_SOURCE MATERIAL_:
++++++++

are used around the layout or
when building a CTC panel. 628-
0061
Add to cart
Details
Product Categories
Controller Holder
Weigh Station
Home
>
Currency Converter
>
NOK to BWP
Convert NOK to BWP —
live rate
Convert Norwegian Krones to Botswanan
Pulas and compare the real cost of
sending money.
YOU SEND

++++++++

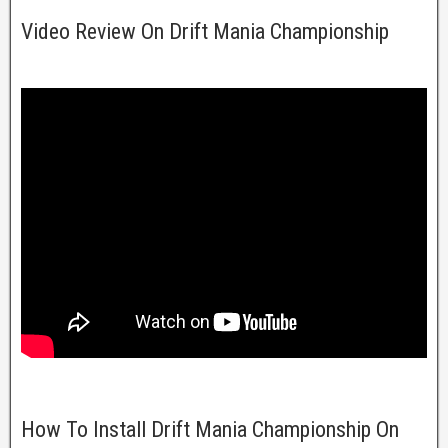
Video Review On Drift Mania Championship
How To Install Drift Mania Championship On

++++++++

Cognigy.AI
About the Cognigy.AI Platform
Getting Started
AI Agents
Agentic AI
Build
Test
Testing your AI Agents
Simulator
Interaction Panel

++++++++

_ABOUT THIS TASK_: From the records, please copy out the lines from the one containing "Video Review On Drift Mania Championship" through the one containing "How To Install Drift Mania Championship On", with both of those lines included.

_THE COMPLETED TASK_:
Video Review On Drift Mania Championship
How To Install Drift Mania Championship On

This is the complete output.